Do you think someone’s drinking may have affected you?
“Just remember that we didn’t choose this disease. We were simply in the way of it. And we learned about it over many years. Now I am undoing all that has been harmful to me. It takes time–One day at a time.”
“I’d stayed up too late last night (watching Battlestar Galactica in bed on my iPad!,) gotten up early, and had a long day. As we waited for the check, Mom asked how my day was and I mentioned that I was pretty bushed. She thoughtfully offered to go to hobby group with Son. Since she’d accompanied him a few times before I didn’t think he’d mind.”
“But when I told him Mom was going with him instead of me, he began to protest and continued to beg me to go as we made our way to the parking lot. I was surprised, and torn because as we approach the end of Son’s single digit birthdays, I have a limited number of such opportunities left.”
“He continued to cling to me and whine (not too passionately, but stubbornly nonetheless.)”
“My mom absolutely couldn’t tolerate it.”
“As I listened to Son’s faux-whining and gave further consideration to my decision, she immediately tried to shut him down – I think in my defense, although I hadn’t asked to be defended.”
“It’s okay, Mom, he just wants me to go with him,” I said, soaking in the feeling of Son’s arms wrapped around me in his attempt to obstruct my progress toward departure. But she kept offering alternatives and telling him to stop being upset.”
“I quickly lost my patience and told her the conversation was between me and Son, and to stop involving herself in a discussion that didn’t involve her.”
“And then came the truly astonishing, revealing part of the conversation:”
Son: You have to go, and that’s that!
Mom: Stop that! She said she’s tired. Do you want her to drive while she’s tired and get into an accident?
Me: Mom!! Stop trying to make him feel guilty!! Stop trying to make him feel responsible for things that he’s not responsible for!
Mom: Well he has to know the circumstances!
“Oh my god, how instantly she can transport us to another universe!”
Me: But that’s COMPLETELY MADE UP!!! That hasn’t happened, and it’s not going to happen!
“But she couldn’t see it.”
“She doesn’t understand that she was trying to make him feel guilty for wanting me to come with him to hobby group, and she doesn’t get the concept that she’s teaching him to feel responsible for everything that happens in the world.”
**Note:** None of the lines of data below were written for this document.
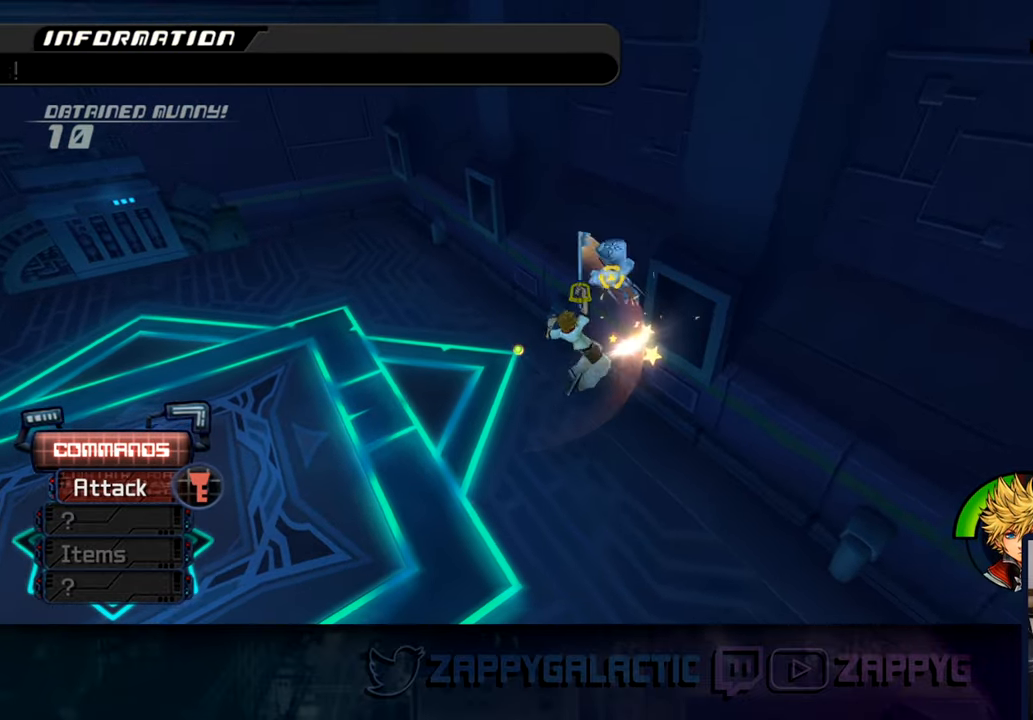
{"buttons": ["CROSS"], "left_stick": "left", "right_stick": "center", "events": [[34, "CROSS", "down"], [150, "CROSS", "up"], [217, "CROSS", "down"], [317, "left_stick", "left"], [334, "CROSS", "up"], [400, "CROSS", "down"]]}
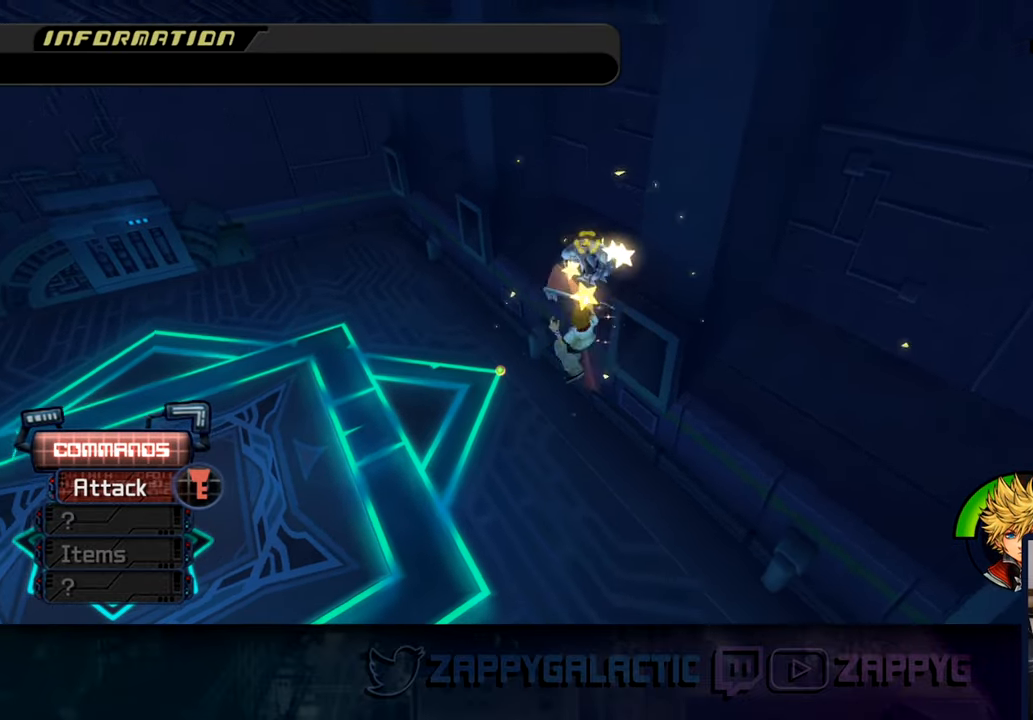
{"buttons": [], "left_stick": "left", "right_stick": "down-left", "events": [[17, "CROSS", "up"], [84, "CROSS", "down"], [234, "CROSS", "up"], [250, "right_stick", "down-left"]]}
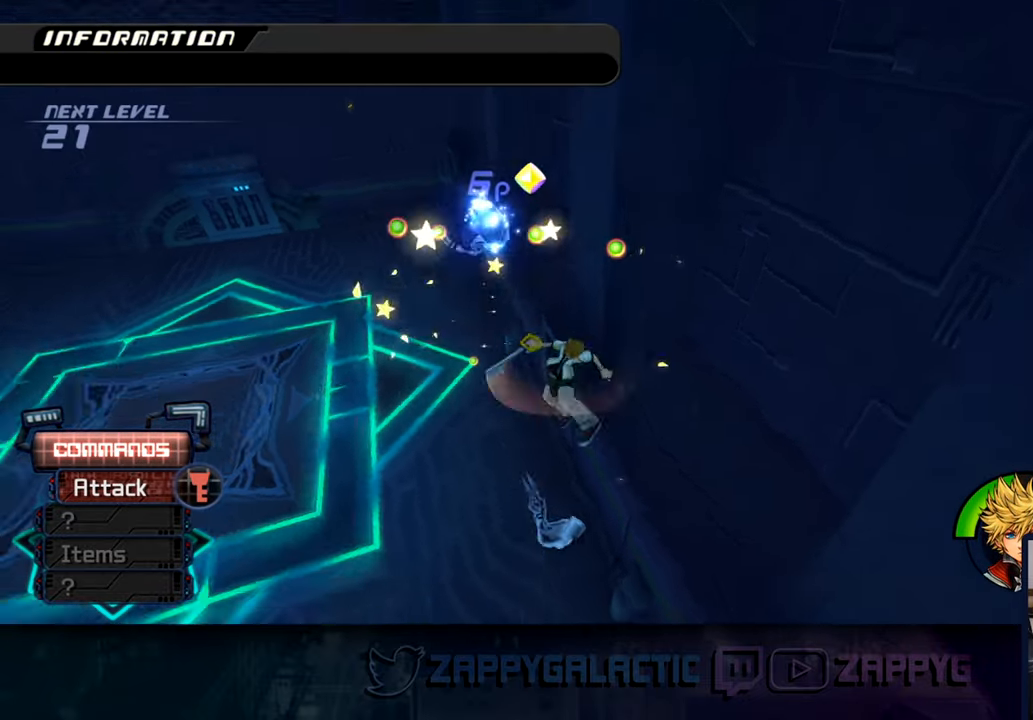
{"buttons": [], "left_stick": "left", "right_stick": "center", "events": [[34, "right_stick", "center"]]}
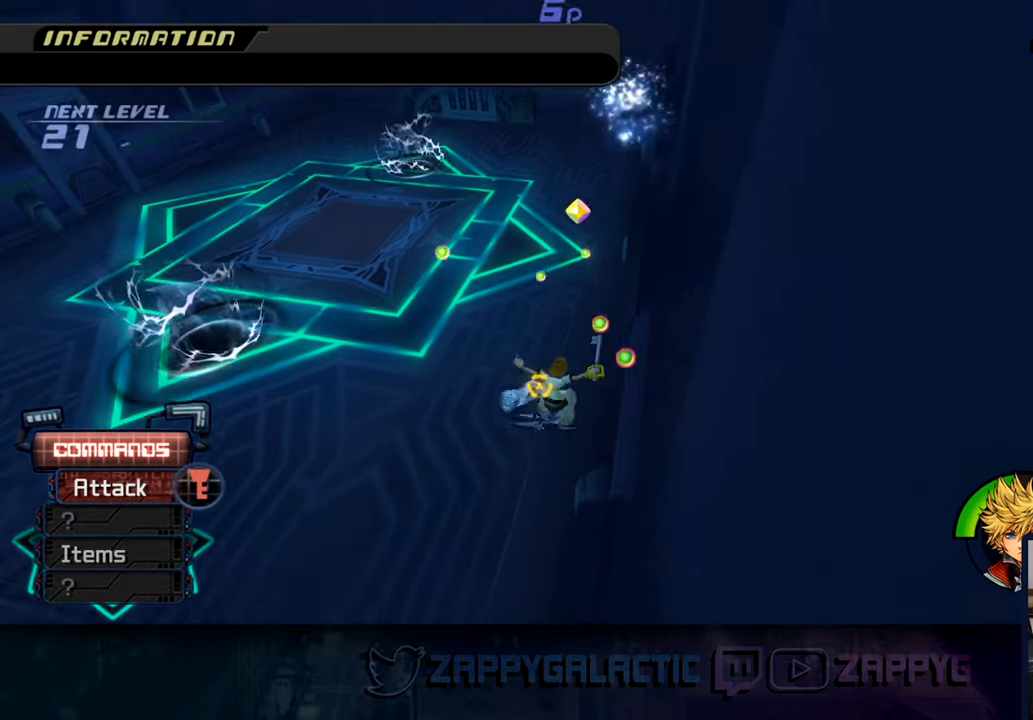
{"buttons": ["CROSS"], "left_stick": "down-left", "right_stick": "center", "events": [[84, "CIRCLE", "down"], [167, "CIRCLE", "up"], [267, "CROSS", "down"], [367, "CROSS", "up"], [400, "left_stick", "down-left"], [434, "CROSS", "down"]]}
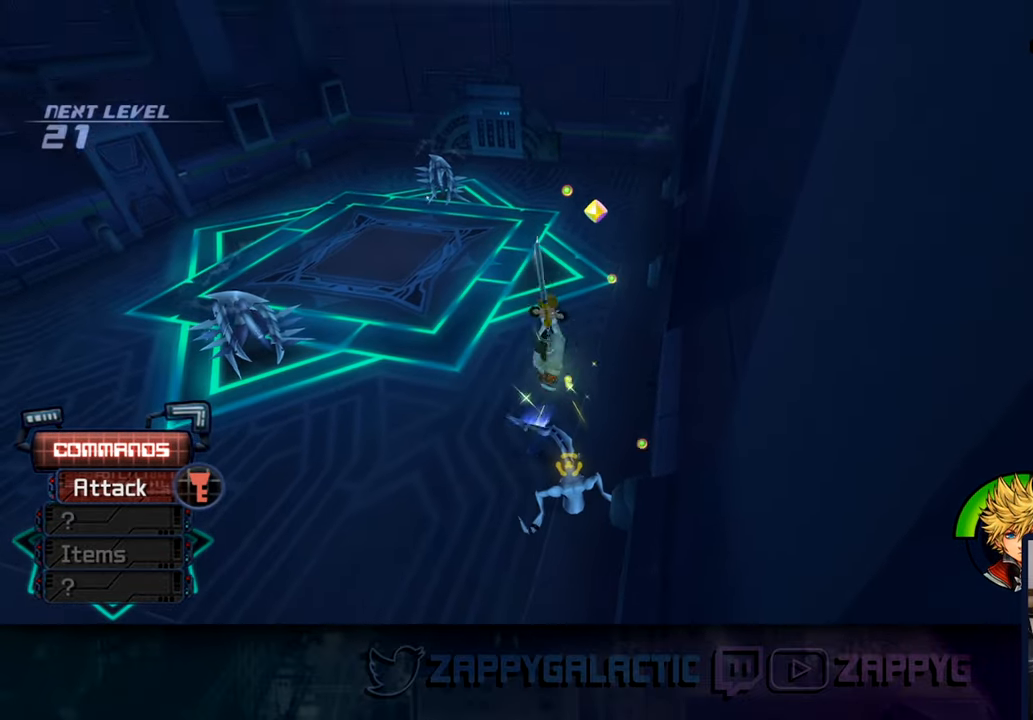
{"buttons": [], "left_stick": "down-left", "right_stick": "center", "events": [[50, "CROSS", "up"], [134, "left_stick", "center"], [150, "CROSS", "down"], [267, "CROSS", "up"], [434, "left_stick", "down-left"]]}
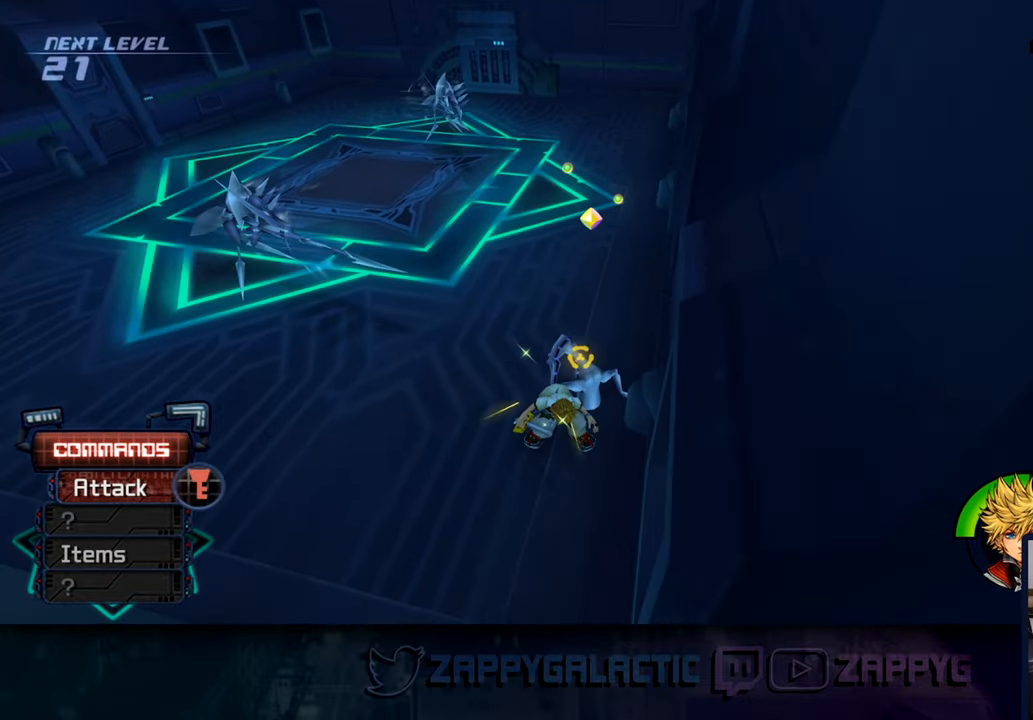
{"buttons": [], "left_stick": "center", "right_stick": "center", "events": [[17, "CIRCLE", "down"], [50, "left_stick", "center"], [100, "CIRCLE", "up"], [167, "CROSS", "down"], [284, "CROSS", "up"], [350, "CROSS", "down"], [467, "CROSS", "up"]]}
“If you want your mother to come with you to hobby group when she’s tired, and then she does, and then she has an accident, it will be your fault for begging her to go.”
“She can’t see that she’s teaching him to try to anticipate how things will turn out and then shape his desires, needs and feelings around that, as if anyone can really anticipate the future.”
“She can’t grasp that she’s telling him that he has the power to keep his mother alive by not expressing what he wants in that moment.”
“No wonder I’ve lived most of my life unable to validate my feelings, needs and desires in a healthy way.”